Incidentally, the present invention can also be applied to a polishing apparatus of a type that applies a dead load W ₀ as shown in FIG.
In addition, considering that machining of spherical bearings is difficult and that the working distance of spherical bearings is actually very short, the parallelism maintaining mechanism 10 is constructed of cones that fit into each other as shown in FIG. Consists of a conical bearing 30 composed of a concave surface 30a and a conical convex surface 30b,
The conical uneven surfaces 30a and 30b of the conical bearing 30
A soft elastic body 21 may be interposed between them. Furthermore,
Although a semiconductor wafer has been specifically discussed as the object to be polished, the apparatus of the present invention can of course be applied to an apparatus for processing any other object to be polished.

(Effects of the Invention) As is clear from the above description, according to the present invention, a parallelism maintaining mechanism is provided that positions the operating center of the plate of the polishing device on the polishing surface, so that the moment that tends to tilt the plate is constantly suppressed. Despite the frictional force acting on the polished surface,
The parallelism between the plate and the surface plate can be strictly maintained, thereby achieving the effect that polishing with high parallelism and high flatness can be performed.

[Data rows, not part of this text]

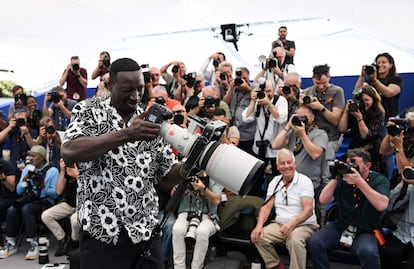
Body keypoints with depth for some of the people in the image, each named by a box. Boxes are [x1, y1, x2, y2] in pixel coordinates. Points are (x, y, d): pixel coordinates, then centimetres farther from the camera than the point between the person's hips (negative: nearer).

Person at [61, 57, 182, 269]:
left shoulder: (151, 119, 8)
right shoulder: (88, 111, -2)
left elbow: (169, 170, 9)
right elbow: (69, 153, -20)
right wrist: (126, 134, -27)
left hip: (146, 230, 4)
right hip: (103, 231, -3)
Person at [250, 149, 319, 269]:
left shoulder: (305, 181, -6)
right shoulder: (275, 181, 9)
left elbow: (308, 209, -16)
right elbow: (267, 206, 4)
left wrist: (292, 223, -33)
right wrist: (259, 225, -14)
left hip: (303, 224, -5)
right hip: (279, 224, 5)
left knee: (295, 240, -36)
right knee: (258, 236, -18)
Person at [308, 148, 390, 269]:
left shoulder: (379, 180, -4)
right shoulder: (344, 178, 3)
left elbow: (382, 205, -22)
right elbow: (323, 200, -3)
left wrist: (360, 181, -26)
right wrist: (336, 178, -13)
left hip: (365, 232, -3)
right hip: (340, 227, 3)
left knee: (368, 252, -34)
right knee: (314, 241, -21)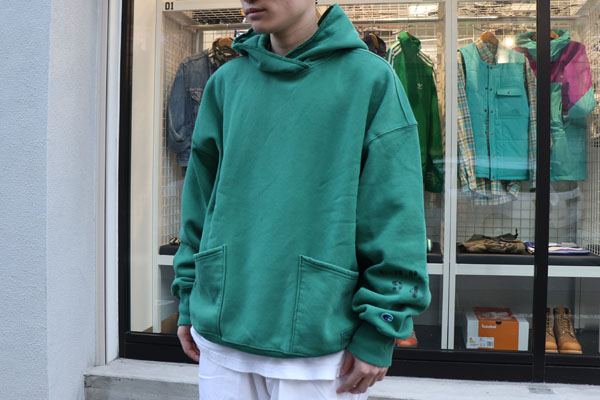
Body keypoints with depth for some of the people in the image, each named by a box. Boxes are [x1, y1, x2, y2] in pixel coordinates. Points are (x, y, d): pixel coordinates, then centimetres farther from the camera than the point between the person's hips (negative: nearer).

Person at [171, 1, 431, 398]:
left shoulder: (370, 78, -4)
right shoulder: (226, 82, 7)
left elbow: (394, 215, -7)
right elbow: (202, 198, 12)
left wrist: (378, 333, -10)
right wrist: (190, 303, 11)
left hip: (320, 338, -3)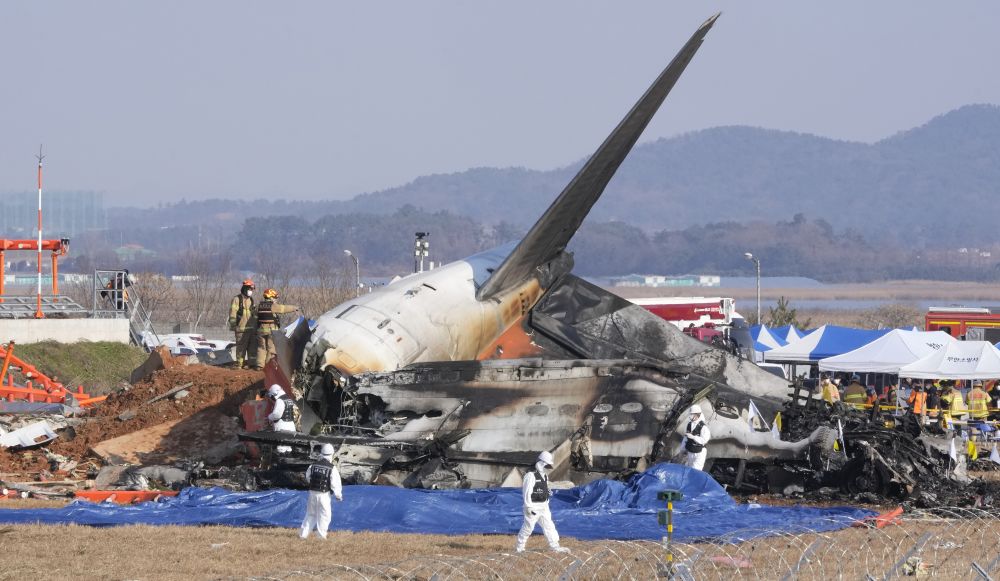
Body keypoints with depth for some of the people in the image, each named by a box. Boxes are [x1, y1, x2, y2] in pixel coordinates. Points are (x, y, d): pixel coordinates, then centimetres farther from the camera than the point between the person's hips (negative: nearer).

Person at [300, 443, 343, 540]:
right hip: (324, 495, -4)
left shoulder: (313, 466, -1)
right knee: (324, 515, 6)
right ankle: (321, 535, 3)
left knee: (310, 514, 16)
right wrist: (339, 496, 1)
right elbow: (335, 484, -12)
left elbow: (308, 478, 15)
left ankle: (303, 534, 16)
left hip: (312, 493, 4)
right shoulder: (332, 468, -13)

[Brief explanation of the drawing]

Fig. 1 is a longitudinal cross-sectional view of a polishing apparatus according to the present invention, Fig. 2 is a graph showing the actual measurement results of the flatness of the surface of a semiconductor wafer polished by the same polishing apparatus, and Fig. 3 is a diagram showing a modified embodiment of the present invention. A partially cutaway side view of such a polishing device, FIG. 4 is a diagram showing the relationship between force applied to a soft elastic body and displacement, and FIG. 5 is a polishing amount of a semiconductor wafer polished by the polishing device shown in FIG. 3. FIGS. 6 and 7 are longitudinal cross-sectional views showing another embodiment of the present invention, FIG. 8 is a diagram explaining the principle of polishing using a polishing device, and FIGS. 9 to 12 The figure shows conventional examples of various mechanisms for maintaining parallelism between the surface plate and the plate. 1...Surface plate, 2...Abrasive cloth, 3...Shaft, 4...
Plate, 10... Parallelism maintenance mechanism, 14, 15
...Block, 14a...Spherical concave seat, 15a...
... Spherical seat, 21 ... Soft elastic body, 30 ... Conical bearing.

Claims (1)

[Claims] 1. The object to be polished, which is held on a tiltable plate, is pressed with a predetermined force onto an abrasive cloth attached to a surface plate that rotates at a predetermined speed. In a polishing device designed to mirror-polish a surface,
The plate is supported by a shaft vertically disposed above the surface plate via a parallelism maintaining mechanism, and the tilting center of the parallelism maintaining mechanism is positioned on the contact surface between the object to be polished and the polishing cloth. A polishing device characterized in that it includes a spherical bearing. 2. The polishing device according to claim 1, wherein the spherical bearing has a concave-convex seat made of a concave-convex spherical surface whose center of curvature is located on the contact surface between the object to be polished and the polishing cloth. . 3. The polishing device according to claim 2, wherein a soft elastic body such as rubber is interposed between the uneven surface seats. 4. The polishing device according to claim 3, wherein the soft elastic body is constituted by an O-ring.